#### Article ####

5 Tips for Supporting your Chid’s Transition back to Nursery and Primary School

Life has been very different for us all since lockdown began on the 23rd March. There are still so many unknowns and it can be challenging for parents to make decisions with regard childcare and education for their children. Whether you have chosen for your child to return to nursery/school or whether you have made this choice out of necessity (perhaps both), I hope the following tips help you and your child prepare for this transition:

1. Get comfortable with your decision – As we try to acclimatise to a new ‘normal’, it is natural for us and our children to experience differing levels of anxiety and a huge range of feeling. As parents, we are having to navigate completely new territory.

It is important (whatever your decision re nursery/school) that you take time to ‘make peace’ with this choice. It might be helpful to talk through any concerns you may have with a friend, partner or your child’s teacher.

Parent and professional opinion on this subject is rife on social media platforms and what’s app groups but it can be helpful to remember that this is a personal decision and not one that we need to justify to others. It is important that you are as comfortable as possible with this choice before you engage in preparing your child for their transition back to nursery or school. This will limit the potential for any of your feelings (i.e. guilt or worry) to muddy your child’s separate feelings and experience.

2. Help them to prepare emotionally – Give children ample time to work through their own feelings about their return to nursery/school. I would normally suggest at least 2 weeks but be guided by your child and their needs.

Prior to this time, you can begin by ‘sowing some seeds’ i.e. talking about their teachers and friends (and following their lead if they choose not to engage). Provide opportunity for your child to ask questions and to process any feelings or concerns that this news might bring to the surface.

It is difficult for children to verbalise their feelings in a satisfying way. Play enables children to make sense of the world around them in a far more colourful and safe way. Provide opportunity for free (self-directed) play. If they ask you for your involvement, you can follow their lead and reflect back what is happening in the narrative i.e. ‘oh the baby tiger is in one cave and the mummy tiger is in the other’. Be careful of assuming feeling as we often get this wrong! For example, ‘oh the baby tiger looks lonely’ (he may well be enjoying his separate space)!

#### Entries shown ####

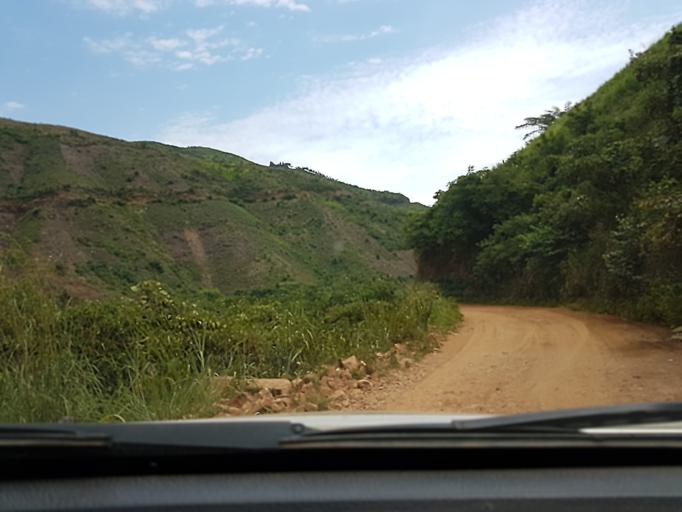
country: RW
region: Western Province
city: Cyangugu
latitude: -2.7080
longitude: 28.9461
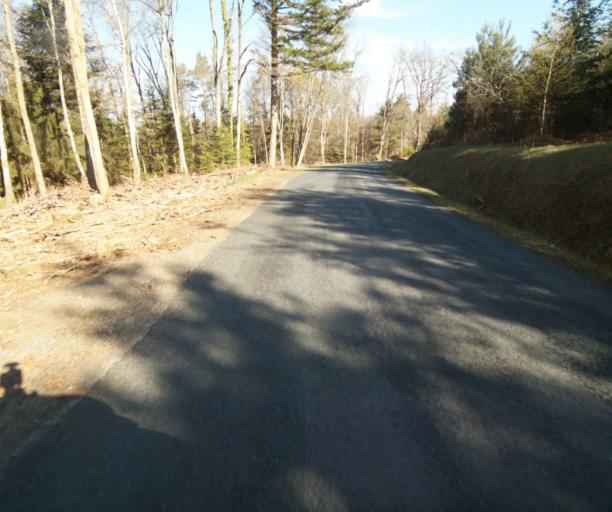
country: FR
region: Limousin
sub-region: Departement de la Correze
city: Correze
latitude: 45.2908
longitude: 1.8693
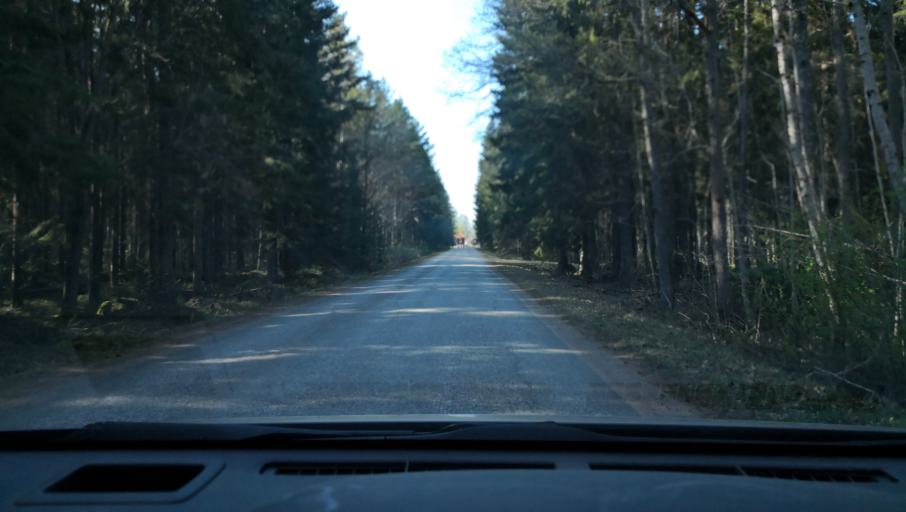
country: SE
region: Uppsala
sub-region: Heby Kommun
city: Tarnsjo
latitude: 60.2803
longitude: 16.8881
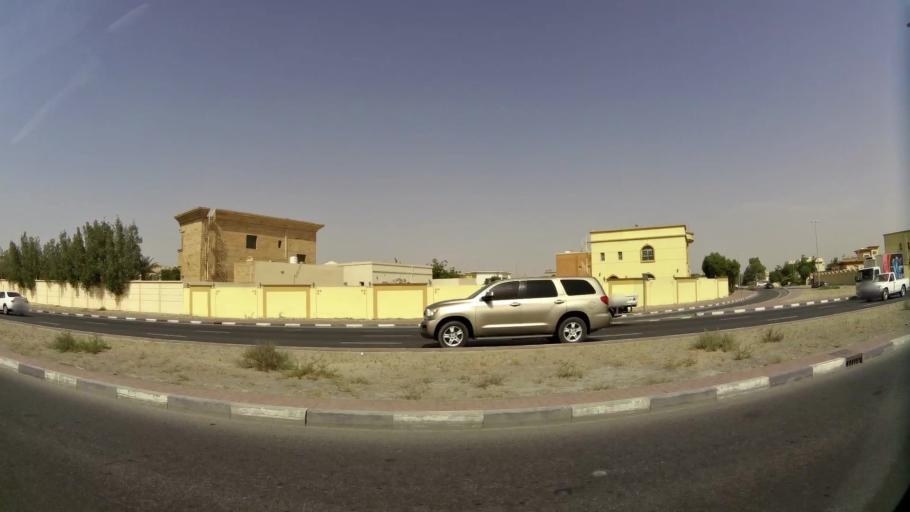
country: AE
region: Ash Shariqah
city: Sharjah
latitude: 25.2767
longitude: 55.3961
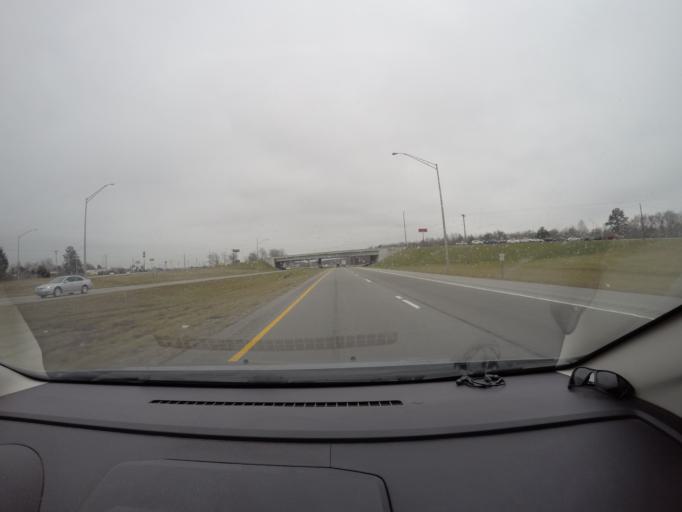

####

**Work to complete**
(1) Translate into Spanish this sentence from the tips on returning to nursery and school: "As parents, we are having to navigate completely new territory."
(2) Reproduce word for word the passage of the tips on returning to nursery and school from "1. Get comfortable" to "your child’s teacher.".

**Final answers**
(1) Como padres, estamos teniendo que navegar por un territorio completamente nuevo.

(2)
1. Get comfortable with your decision – As we try to acclimatise to a new ‘normal’, it is natural for us and our children to experience differing levels of anxiety and a huge range of feeling. As parents, we are having to navigate completely new territory.

It is important (whatever your decision re nursery/school) that you take time to ‘make peace’ with this choice. It might be helpful to talk through any concerns you may have with a friend, partner or your child’s teacher.